*WORK REQUEST*.
Of all the lines in the entries below, give again exactly those starting at the line containing "соответствующие законы. Попытки" and ending at the line containing "ответственна за действия хакеров", both ends included, and no others.

Entries taken from a collection:
○ ○ ○ ○

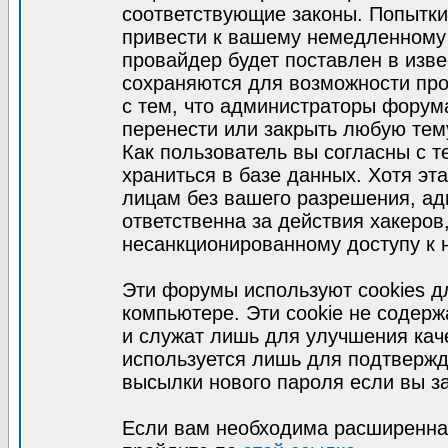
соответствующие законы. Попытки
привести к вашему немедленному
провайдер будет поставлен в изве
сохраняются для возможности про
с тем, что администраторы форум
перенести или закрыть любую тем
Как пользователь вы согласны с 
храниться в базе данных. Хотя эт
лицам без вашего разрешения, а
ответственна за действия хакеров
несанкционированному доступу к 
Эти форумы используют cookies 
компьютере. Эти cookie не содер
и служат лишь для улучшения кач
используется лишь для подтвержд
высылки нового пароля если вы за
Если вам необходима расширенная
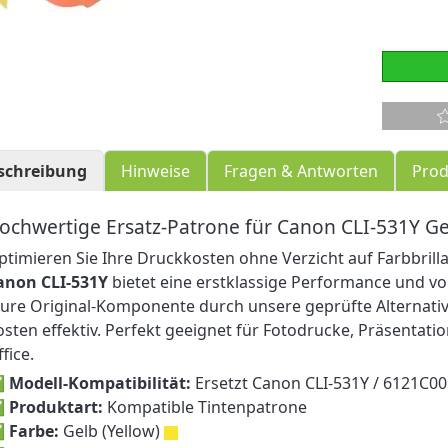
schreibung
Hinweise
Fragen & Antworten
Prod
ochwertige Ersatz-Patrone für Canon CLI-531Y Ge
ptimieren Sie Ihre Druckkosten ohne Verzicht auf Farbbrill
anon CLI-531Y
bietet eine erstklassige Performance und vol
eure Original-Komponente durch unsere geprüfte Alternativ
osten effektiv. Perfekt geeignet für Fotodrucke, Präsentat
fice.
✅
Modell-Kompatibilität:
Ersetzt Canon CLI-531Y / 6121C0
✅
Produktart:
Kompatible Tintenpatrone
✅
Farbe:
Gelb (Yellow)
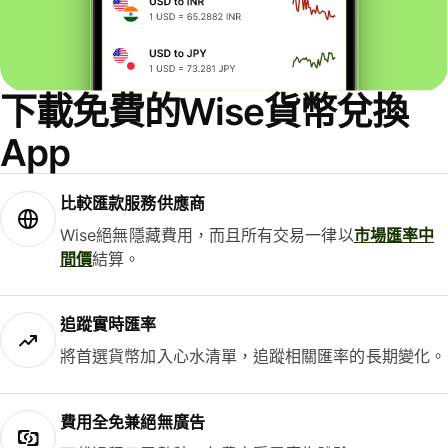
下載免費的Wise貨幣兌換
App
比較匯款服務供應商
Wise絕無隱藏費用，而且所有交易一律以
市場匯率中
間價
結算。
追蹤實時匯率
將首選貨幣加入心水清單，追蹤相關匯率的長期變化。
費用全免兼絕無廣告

○ ○ ○ ○

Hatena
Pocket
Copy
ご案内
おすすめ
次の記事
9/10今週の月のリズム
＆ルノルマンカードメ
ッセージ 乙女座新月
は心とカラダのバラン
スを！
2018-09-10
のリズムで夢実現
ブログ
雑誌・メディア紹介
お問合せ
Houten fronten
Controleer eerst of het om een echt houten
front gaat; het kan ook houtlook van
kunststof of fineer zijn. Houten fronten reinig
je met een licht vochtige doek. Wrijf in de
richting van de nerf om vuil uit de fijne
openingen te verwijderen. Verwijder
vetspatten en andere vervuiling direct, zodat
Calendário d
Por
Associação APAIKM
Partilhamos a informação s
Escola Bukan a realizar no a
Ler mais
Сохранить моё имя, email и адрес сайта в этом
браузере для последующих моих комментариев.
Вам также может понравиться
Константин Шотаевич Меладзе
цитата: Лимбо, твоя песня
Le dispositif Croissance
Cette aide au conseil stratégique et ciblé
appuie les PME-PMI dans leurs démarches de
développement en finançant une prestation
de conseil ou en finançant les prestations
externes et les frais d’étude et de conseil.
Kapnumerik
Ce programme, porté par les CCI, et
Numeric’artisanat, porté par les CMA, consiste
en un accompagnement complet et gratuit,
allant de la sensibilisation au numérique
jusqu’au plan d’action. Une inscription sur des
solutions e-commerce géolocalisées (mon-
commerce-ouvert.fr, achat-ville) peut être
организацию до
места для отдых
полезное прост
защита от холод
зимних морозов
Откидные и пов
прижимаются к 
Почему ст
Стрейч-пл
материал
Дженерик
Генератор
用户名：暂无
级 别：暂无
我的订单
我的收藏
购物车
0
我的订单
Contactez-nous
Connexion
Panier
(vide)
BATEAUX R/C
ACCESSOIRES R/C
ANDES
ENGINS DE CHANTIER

○ ○ ○ ○

*WRITTEN SOLUTION*.
соответствующие законы. Попытки
привести к вашему немедленному
провайдер будет поставлен в изве
сохраняются для возможности про
с тем, что администраторы форум
перенести или закрыть любую тем
Как пользователь вы согласны с 
храниться в базе данных. Хотя эт
лицам без вашего разрешения, а
ответственна за действия хакеров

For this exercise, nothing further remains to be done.